*** Opening of EXTRACTED MATERIAL ***

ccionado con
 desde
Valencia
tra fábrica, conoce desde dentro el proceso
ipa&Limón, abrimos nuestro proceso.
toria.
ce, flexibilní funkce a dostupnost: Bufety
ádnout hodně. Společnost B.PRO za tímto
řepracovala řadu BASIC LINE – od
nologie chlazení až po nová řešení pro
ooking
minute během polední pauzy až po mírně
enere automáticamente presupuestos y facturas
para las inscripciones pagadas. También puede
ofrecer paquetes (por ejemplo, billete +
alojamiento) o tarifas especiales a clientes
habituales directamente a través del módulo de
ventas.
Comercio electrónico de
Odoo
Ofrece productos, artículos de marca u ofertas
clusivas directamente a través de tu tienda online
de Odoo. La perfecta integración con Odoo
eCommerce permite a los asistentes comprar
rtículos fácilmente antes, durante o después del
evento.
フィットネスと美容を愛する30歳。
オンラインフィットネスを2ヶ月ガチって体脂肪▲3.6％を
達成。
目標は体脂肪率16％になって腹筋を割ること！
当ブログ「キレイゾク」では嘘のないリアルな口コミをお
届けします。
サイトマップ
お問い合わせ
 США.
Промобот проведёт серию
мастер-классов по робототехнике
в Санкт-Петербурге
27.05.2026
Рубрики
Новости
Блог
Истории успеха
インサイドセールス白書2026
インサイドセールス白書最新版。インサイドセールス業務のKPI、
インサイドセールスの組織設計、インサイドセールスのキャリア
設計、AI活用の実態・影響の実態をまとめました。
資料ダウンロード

*** Close of EXTRACTED MATERIAL ***
*** Opening of EXTRACTED MATERIAL ***

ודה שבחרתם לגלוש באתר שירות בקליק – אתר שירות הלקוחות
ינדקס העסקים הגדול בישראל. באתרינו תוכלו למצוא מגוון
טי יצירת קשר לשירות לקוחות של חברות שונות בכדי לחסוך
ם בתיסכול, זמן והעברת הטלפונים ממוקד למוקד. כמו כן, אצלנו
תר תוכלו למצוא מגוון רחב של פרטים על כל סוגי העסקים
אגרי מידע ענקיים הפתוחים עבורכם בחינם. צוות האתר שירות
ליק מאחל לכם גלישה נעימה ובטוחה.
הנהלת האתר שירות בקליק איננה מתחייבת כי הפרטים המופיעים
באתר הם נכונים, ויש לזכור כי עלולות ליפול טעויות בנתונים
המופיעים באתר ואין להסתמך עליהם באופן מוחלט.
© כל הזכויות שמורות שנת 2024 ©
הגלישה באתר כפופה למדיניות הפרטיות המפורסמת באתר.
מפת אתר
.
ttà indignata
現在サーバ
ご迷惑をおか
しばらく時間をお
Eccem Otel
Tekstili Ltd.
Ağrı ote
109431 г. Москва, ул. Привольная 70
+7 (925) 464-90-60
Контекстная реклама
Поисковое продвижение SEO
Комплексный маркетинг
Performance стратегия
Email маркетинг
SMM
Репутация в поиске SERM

*** Close of EXTRACTED MATERIAL ***

#### AIM OF THE EXERCISE
Recast the listing lines starting at the one containing "ודה שבחרתם לגלוש" and ending at the one containing "אגרי מידע ענקיים" as a JSON list of strings, one string per line, leaving out any blank lines.

#### TASK ANSWER
[
  "ודה שבחרתם לגלוש באתר שירות בקליק – אתר שירות הלקוחות",
  "ינדקס העסקים הגדול בישראל. באתרינו תוכלו למצוא מגוון",
  "טי יצירת קשר לשירות לקוחות של חברות שונות בכדי לחסוך",
  "ם בתיסכול, זמן והעברת הטלפונים ממוקד למוקד. כמו כן, אצלנו",
  "תר תוכלו למצוא מגוון רחב של פרטים על כל סוגי העסקים",
  "אגרי מידע ענקיים הפתוחים עבורכם בחינם. צוות האתר שירות"
]